T- Hop: A framework for studying the importance path information in molecular graphs for chemical property prediction
Abdulrahman Ibraheem, Narsis Kiani, Jesper Tegner
TL;DR
This work investigates whether incorporating path information in molecular graphs improves QSAR predictions. The authors introduce T-Hop, a GNN-like framework with two modes: a non-degenerate mode that leverages path information via a tensor-based path representation $T^L$ and a learnable matrix $M$, and a degenerate mode that relies only on the adjacency $A$. Empirical results on six MoleculeNet datasets reveal that the benefit of path information is dataset-dependent, with the degenerate variant sometimes outperforming state-of-the-art methods despite using only 2-D information. They also demonstrate a first-step approach to predict upfront whether path information will help, using 36 graph-derived features per dataset, achieving 66.7% accuracy on a small test set. Overall, the paper highlights both the value and the cost of path information, offering a practical path to selectively apply it and showing that simple models can rival more complex ones in 2-D settings.
Abstract
This paper studies the usefulness of incorporating path information in predicting chemical properties from molecular graphs, in the domain of QSAR (Quantitative Structure-Activity Relationship).

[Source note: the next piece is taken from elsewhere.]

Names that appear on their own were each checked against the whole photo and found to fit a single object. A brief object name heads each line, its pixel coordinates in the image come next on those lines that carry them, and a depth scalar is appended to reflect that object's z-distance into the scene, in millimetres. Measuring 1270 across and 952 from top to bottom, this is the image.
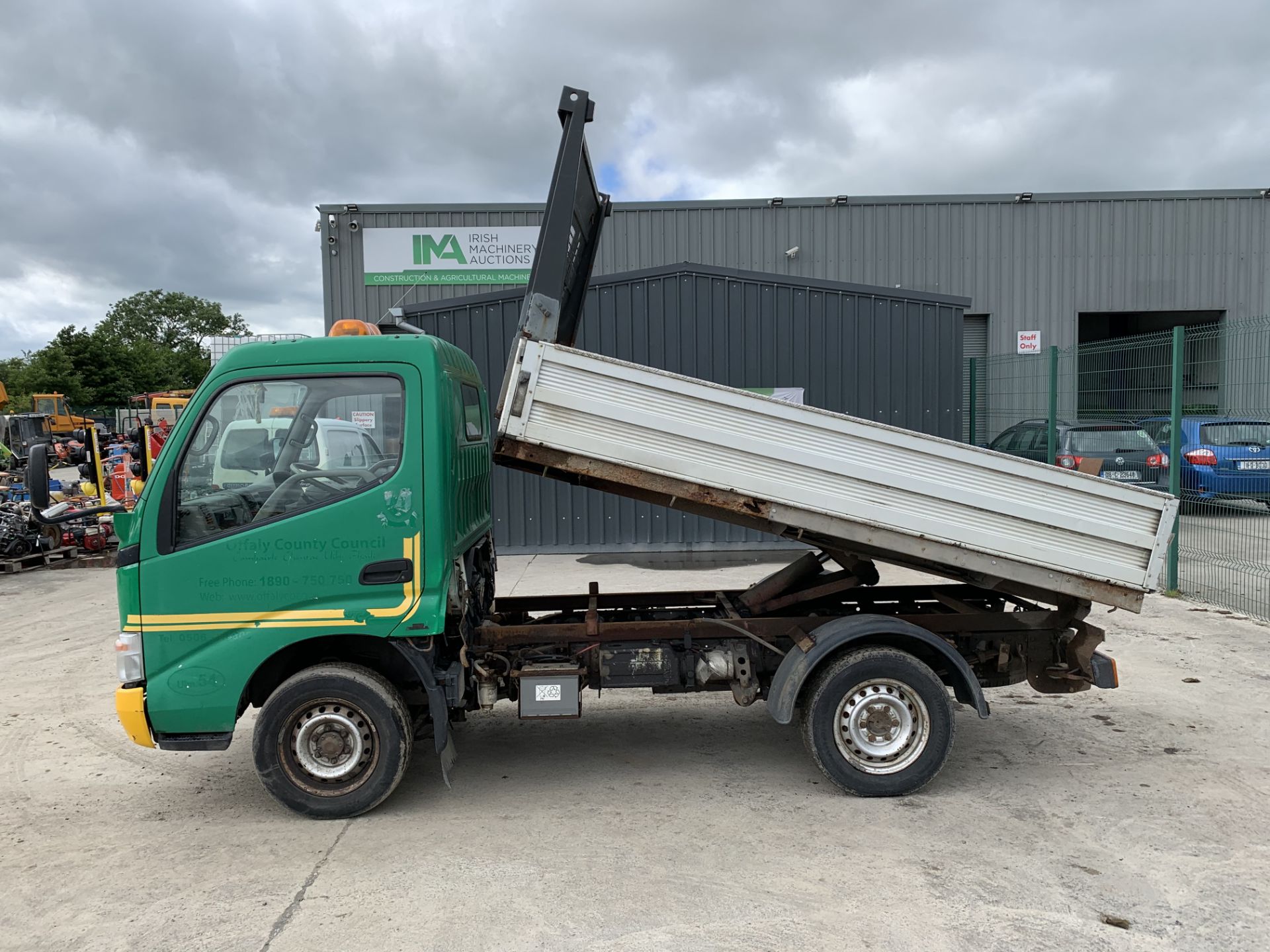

Towards this, we developed a GNN-style model which can be toggled to operate in one of two modes: a non-degenerate mode which incorporates path information, and a degenerate mode which leaves out path information. Thus, by comparing the performance of the non-degenerate mode versus the degenerate mode on relevant QSAR datasets, we were able to directly assess the significance of path information on those datasets. Our results corroborate previous works, by suggesting that the usefulness of path information is datasetdependent. Unlike previous studies however, we took the very first steps towards building a model that could predict upfront whether or not path information would be useful for a given dataset at hand. Moreover, we also found that, albeit its simplicity, the degenerate mode of our model yielded rather surprising results, which outperformed more sophisticated SOTA models in certain cases.